Über Umsatz und Gewinn schweigen sich die Uhrmacher aus. Für Jens Koch, Fachredakteur der Uhrenzeitschrift "Chronos", sind die Uhren trotzdem ein Geheimtipp. "Sie haben ein ausgezeichnetes Preis-Leistungsverhältnis, trotz der vollständigen Handarbeit sind sie vergleichsweise preiswert", sagt er. Vergleichbare Uhren seien wesentlich teurer. Ihn hat vor allem überrascht, dass die Dornblüths es geschafft haben, sich auf dem Markt zu etablieren. "Bei zu erwartenden Markteinführungskosten von mehreren Millionen Euro ist es heute fast unmöglich, eine Uhr wie eine Dornblüth zu platzieren, für die ja sehr, sehr wenig direkte Werbung gemacht wird." Koch führt das auf das Improvisationstalent der Dornblüths aus DDR-Zeiten zurück.

So sind die Werkstatträume eigentlich zu klein - und vollgestellt mit Maschinen, von denen keine jünger ist als 20 Jahre. "Aber sie laufen und sind sehr präzise", winkt Dornblüth ab. Die eine hat er "auf dem Flohmarkt" gefunden, die andere preiswert bei Ebay ersteigert. Eine bekam er im Gebrauchthandel sehr günstig, und eine hat er vom Vater erhalten. Mit diesen Maschinen stellt die Mannschaft heute her, was inzwischen seinen Weg in alle Welt nimmt.

Krokodillederarmband und Sonderanfertigungen

Seit mittlerweile fünf Jahren tummeln sich die Uhren von "Dornblüth & Sohn" inzwischen am Markt - eine wirkliche Konkurrenz zu den Stücken von Glashütte, IWC oder Omega sind sie trotzdem nicht. "Meine Kunden entscheiden sich nicht zwischen einer dieser Uhren und einer Dornblüth", sagt Dirk Dornblüth. Die meisten Kunden hätten bereits verschiedene Luxusuhren und wollten eine seiner Uhren zusätzlich.

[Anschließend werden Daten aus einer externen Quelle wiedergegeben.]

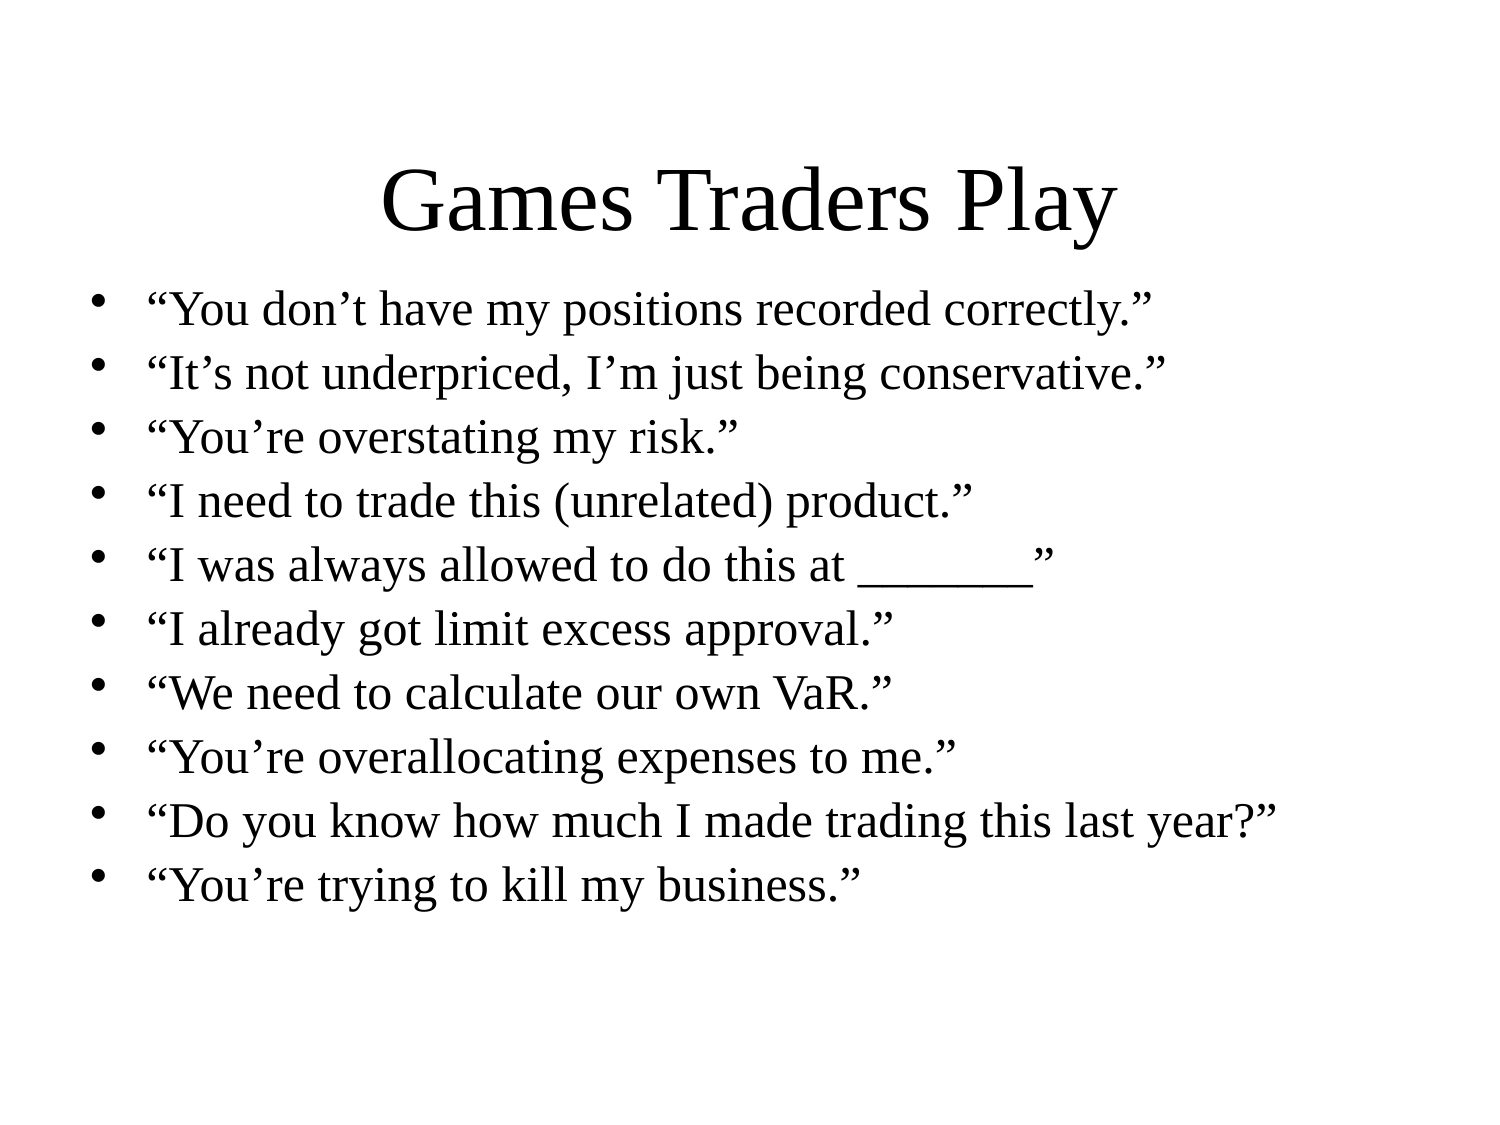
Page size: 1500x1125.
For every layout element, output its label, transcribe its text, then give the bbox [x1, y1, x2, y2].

list “You don’t have my positions recorded correctly.” “It’s not underpriced, I’m just being conservative.” “You’re overstating my risk.” “I need to trade this (unrelated) product.” “I was always allowed to do this at _______” “I already got limit excess approval.” “We need to calculate our own VaR.” “You’re overallocating expenses to me.” “Do you know how much I made trading this last year?” “You’re trying to kill my business.” [74, 274, 1438, 1001]
title Games Traders Play [112, 99, 1388, 274]
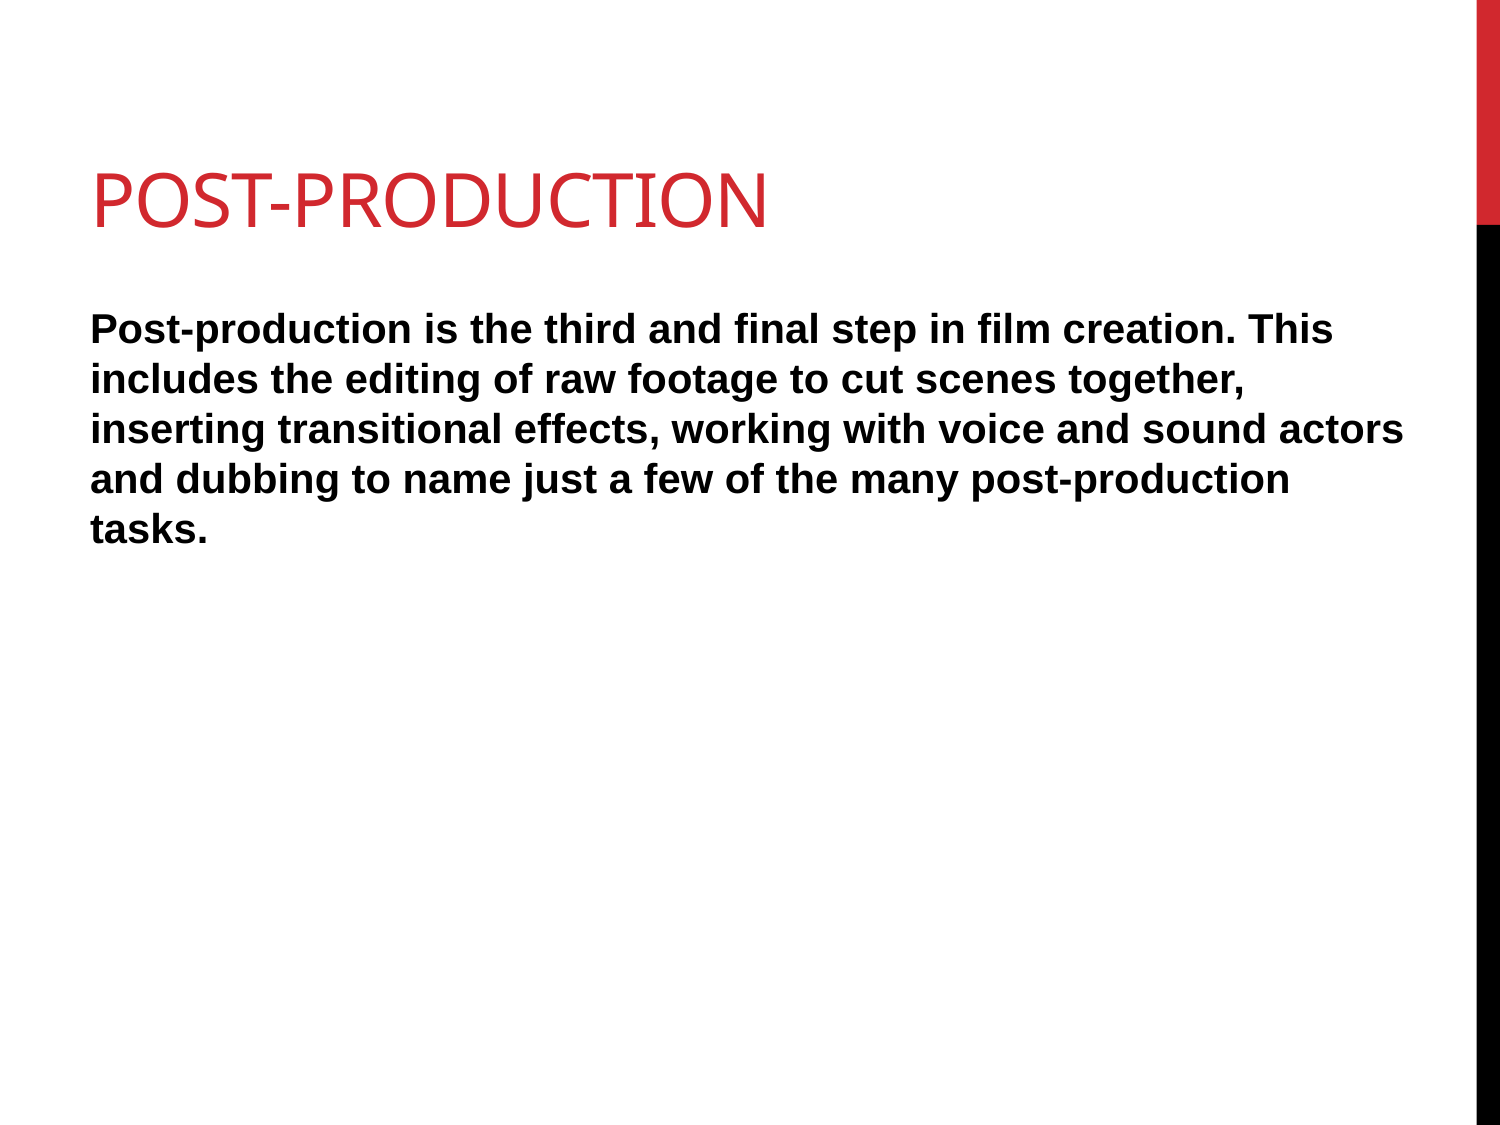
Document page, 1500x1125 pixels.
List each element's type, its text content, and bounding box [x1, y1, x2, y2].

list Post-production is the third and final step in film creation. This includes the editing of raw footage to cut scenes together, inserting transitional effects, working with voice and sound actors and dubbing to name just a few of the many post-production tasks. [75, 294, 1425, 1037]
title Post-Production [75, 25, 1025, 250]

80 Prozent der Kundschaft kommt inzwischen aus Übersee. "Wenn in Japan einer im Hockey-Club seine Uhr rumzeigt, meldet sich ein paar Wochen später der nächste Interessent", sagt Dornblüth. Für die Kunden aus Amerika dagegen braucht man Zeit - und manchmal gute Nerven: Mal ist es das Krokodillederarmband, für das es zig Bescheinigungen braucht. Mal sind es die Unterlagen, in denen zu versichern ist, dass die Uhren nicht für die rüstungstechnische Verwendung gedacht sind.

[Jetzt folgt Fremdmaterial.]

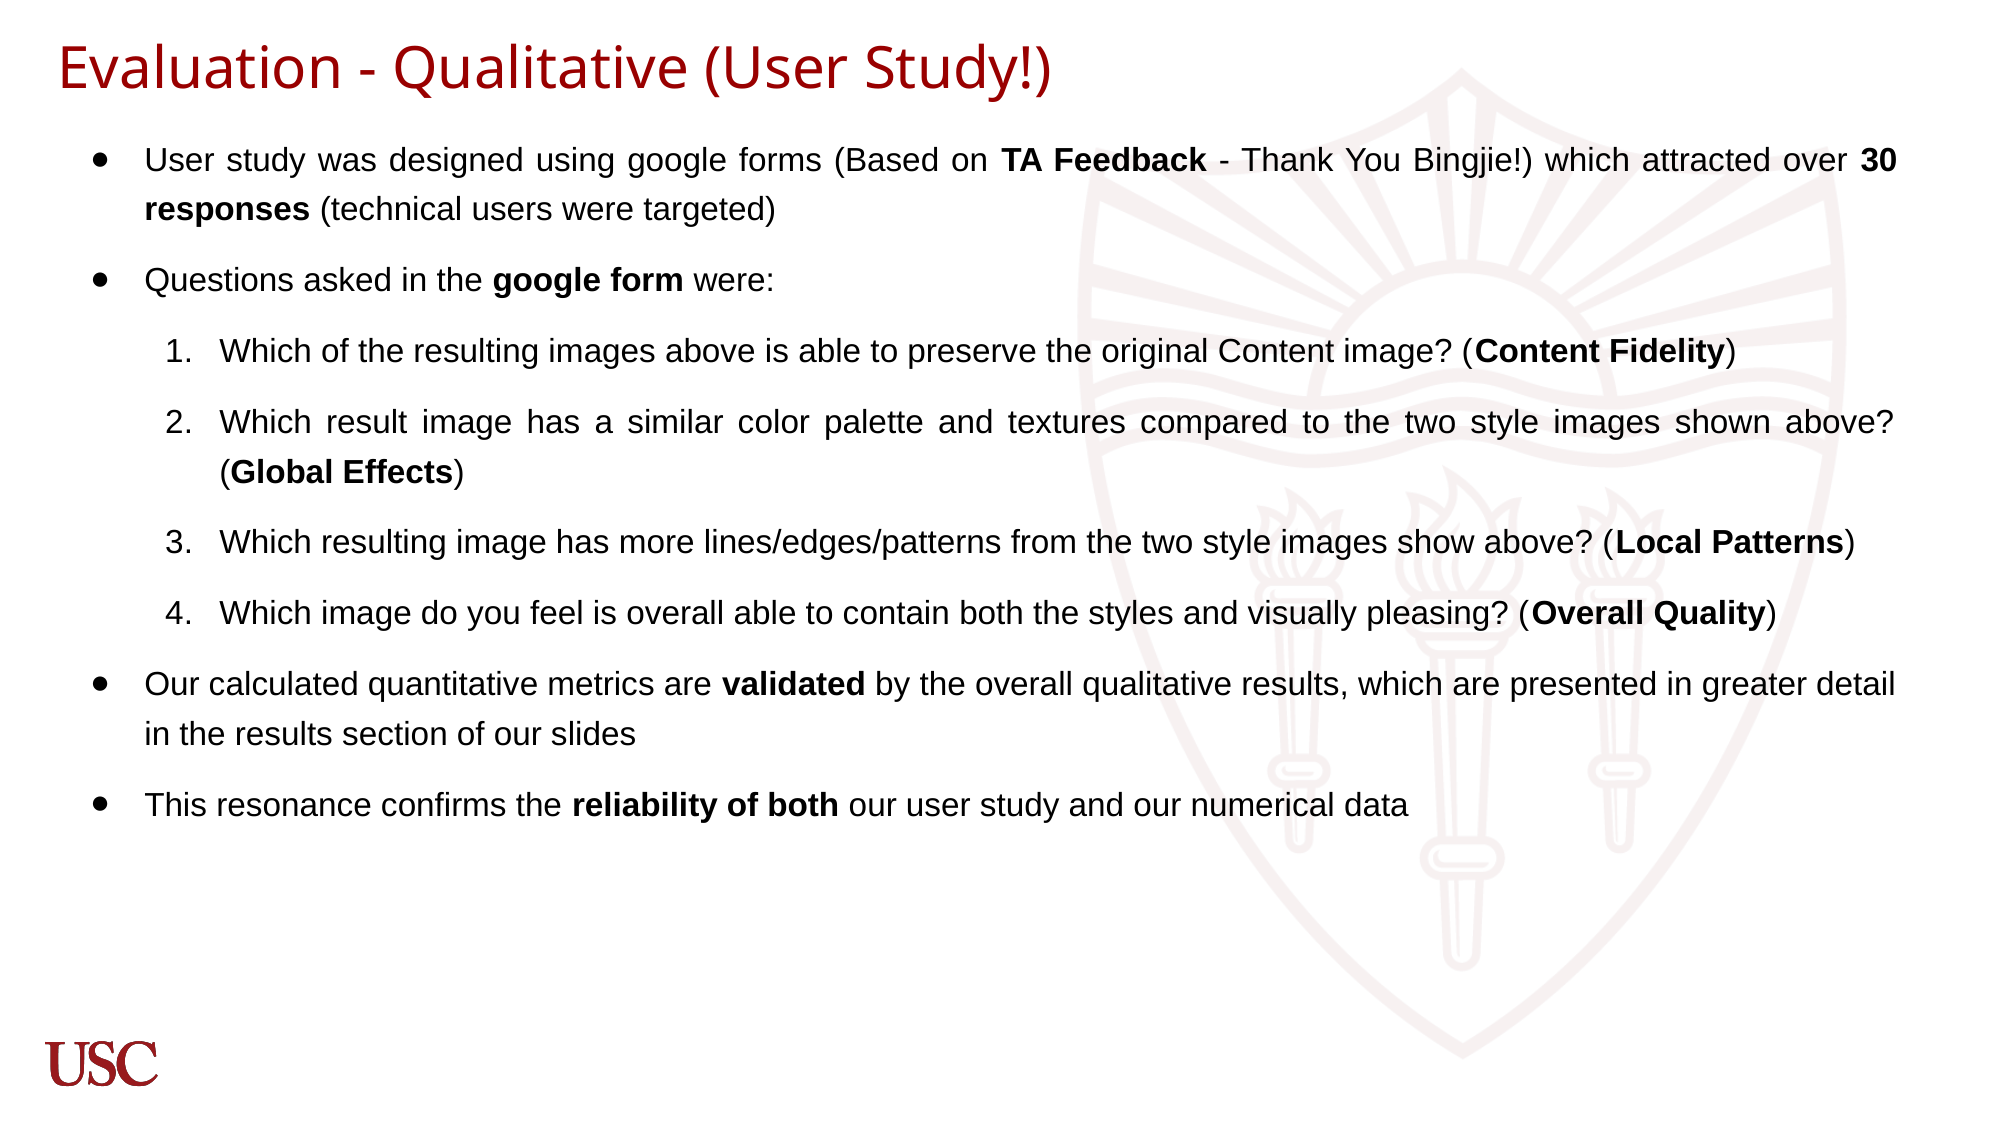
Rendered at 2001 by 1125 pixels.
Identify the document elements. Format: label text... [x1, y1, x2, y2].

list Evaluation - Qualitative (User Study!) [42, 41, 1550, 104]
list User study was designed using google forms (Based on TA Feedback - Thank You Bingjie!) which attracted over 30 responses (technical users were targeted) Questions asked in the google form were: Which of the resulting images above is able to preserve the original Content image? (Content Fidelity) Which result image has a similar color palette and textures compared to the two style images shown above? (Global Effects) Which resulting image has more lines/edges/patterns from the two style images show above? (Local Patterns) Which image do you feel is overall able to contain both the styles and visually pleasing? (Overall Quality) Our calculated quantitative metrics are validated by the overall qualitative results, which are presented in greater detail in the results section of our slides This resonance confirms the reliability of both our user study and our numerical data [54, 120, 1913, 1000]
picture [20, 1013, 182, 1115]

Die größte Herausforderung aber war ein Kunde aus den USA, der einen Flugzeugabsturz überstanden hatte und seitdem in einem Überlebenden-Verein organisiert ist. Unbedingt wollte er das Vereinslogo - einen Wurm - auf seine Armbanduhr, zwei Rubine auf der Unterseite sollten die Augen sein. Die Uhr wäre viel zu groß geworden. Lange wurde höflich diskutiert, geredet, gewarnt - schließlich mit Erfolg: Der Wurm ist jetzt auf dem Ziffernblatt. Genau zwischen der Vier und der Fünf - weil der Absturz um halb fünf war.